To do
Reproduce each of the lines below without any changes, leaving out the pictures.

Data Start Marker

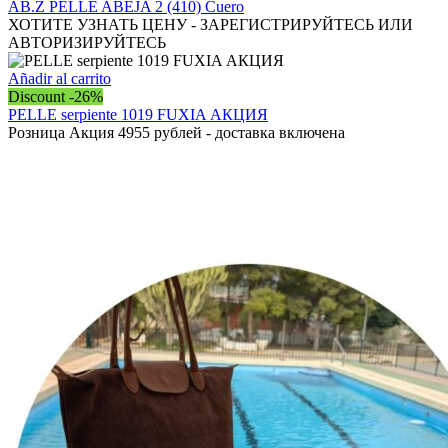
se
AB.Z PELLE ABEJA 2 (410) Cuero
pueden
ХОТИТЕ УЗНАТЬ ЦЕНУ - ЗАРЕГИСТРИРУЙТЕСЬ ИЛИ
elegir
АВТОРИЗИРУЙТЕСЬ
en
la
Añadir al carrito
página
Discount -26%
de
PELLE serpiente 1019 FUXIA АКЦИЯ
producto
Розница Акция 4955 рублей - доставка включена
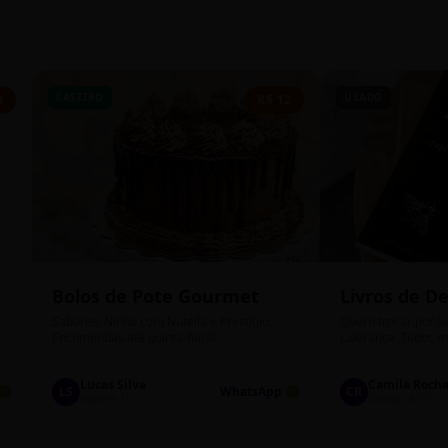
CASEIRO
USADO
0
R$ 12
Bolos de Pote Gourmet
Livros de D
Sabores: Ninho com Nutella e Prestígio.
Quero trocar por li
Encomendas até quinta-feira!
Liderança. Todos m
Lucas Silva
Camila Roch
🟢
LS
WhatsApp 🟢
CR
Suporte TI
Design UI/UX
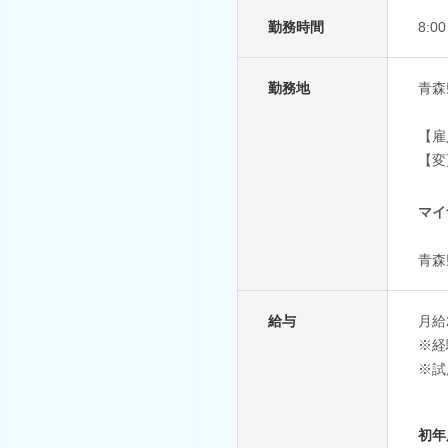
勤務時間
8:
勤務地
青森
【雇
【変
マイ
青森
給与
月給2
※経
※試
初年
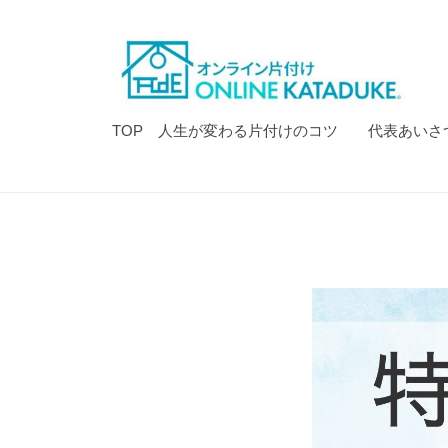
ラ
コ
イ
ン
ン
テ
で
ン
片
オ
モ
TOP 人生が変わる片付けのコツ
代表あいさ
ツ
付
デ
ン
へ
け
ル
ラ
ス
ハ
イ
キ
ウ
ン
ッ
ス
特
プ
で
の
片
典
よ
付
う
ペ
け
な
お
ー
し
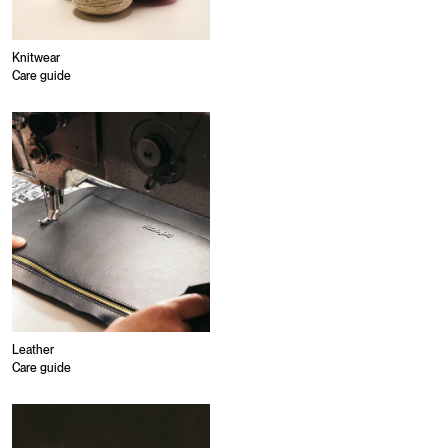
Knitwear
Care guide
Leather
Care guide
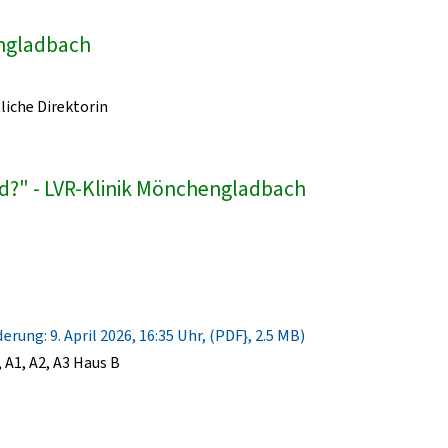
engladbach
liche Direktorin
d?" - LVR-Klinik Mönchengladbach
rung: 9. April 2026, 16:35 Uhr, (PDF}, 2.5 MB)
A1, A2, A3 Haus B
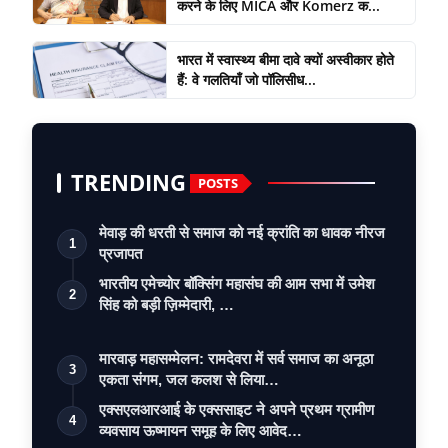
करने के लिए MICA और Komerz क...
भारत में स्वास्थ्य बीमा दावे क्यों अस्वीकार होते
हैं: वे गलतियाँ जो पॉलिसीध...
TRENDING
POSTS
मेवाड़ की धरती से समाज को नई क्रांति का धावक नीरज
1
प्रजापत
भारतीय एमेच्योर बॉक्सिंग महासंघ की आम सभा में उमेश
2
सिंह को बड़ी ज़िम्मेदारी, …
मारवाड़ महासम्मेलन: रामदेवरा में सर्व समाज का अनूठा
3
एकता संगम, जल कलश से लिया…
एक्सएलआरआई के एक्ससाइट ने अपने प्रथम ग्रामीण
4
व्यवसाय ऊष्मायन समूह के लिए आवेद…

Data End Marker

Written solution
se
AB.Z PELLE ABEJA 2 (410) Cuero
pueden
ХОТИТЕ УЗНАТЬ ЦЕНУ - ЗАРЕГИСТРИРУЙТЕСЬ ИЛИ
elegir
АВТОРИЗИРУЙТЕСЬ
en
la
Añadir al carrito
página
Discount -26%
de
PELLE serpiente 1019 FUXIA АКЦИЯ
producto
Розница Акция 4955 рублей - доставка включена
CASEIRO
USADO
0
R$ 12
Bolos de Pote Gourmet
Livros de D
Sabores: Ninho com Nutella e Prestígio.
Quero trocar por li
Encomendas até quinta-feira!
Liderança. Todos m
Lucas Silva
Camila Roch
🟢
LS
WhatsApp 🟢
CR
Suporte TI
Design UI/UX
勤務時間
8:
勤務地
青森
【雇
【変
マイ
青森
給与
月給2
※経
※試
初年
ラ
コ
イ
ン
ン
テ
で
ン
片
オ
モ
TOP 人生が変わる片付けのコツ
代表あいさ
ツ
付
デ
ン
へ
け
ル
ラ
ス
ハ
イ
キ
ウ
ン
ッ
ス
特
プ
で
の
片
典
よ
付
う
ペ
け
な
お
ー
し
Knitwear
Care guide
Leather
Care guide
engladbach
liche Direktorin
d?" - LVR-Klinik Mönchengladbach
rung: 9. April 2026, 16:35 Uhr, (PDF}, 2.5 MB)
A1, A2, A3 Haus B
करने के लिए MICA और Komerz क...
भारत में स्वास्थ्य बीमा दावे क्यों अस्वीकार होते
हैं: वे गलतियाँ जो पॉलिसीध...
TRENDING
POSTS
मेवाड़ की धरती से समाज को नई क्रांति का धावक नीरज
1
प्रजापत
भारतीय एमेच्योर बॉक्सिंग महासंघ की आम सभा में उमेश
2
सिंह को बड़ी ज़िम्मेदारी, …
मारवाड़ महासम्मेलन: रामदेवरा में सर्व समाज का अनूठा
3
एकता संगम, जल कलश से लिया…
एक्सएलआरआई के एक्ससाइट ने अपने प्रथम ग्रामीण
4
व्यवसाय ऊष्मायन समूह के लिए आवेद…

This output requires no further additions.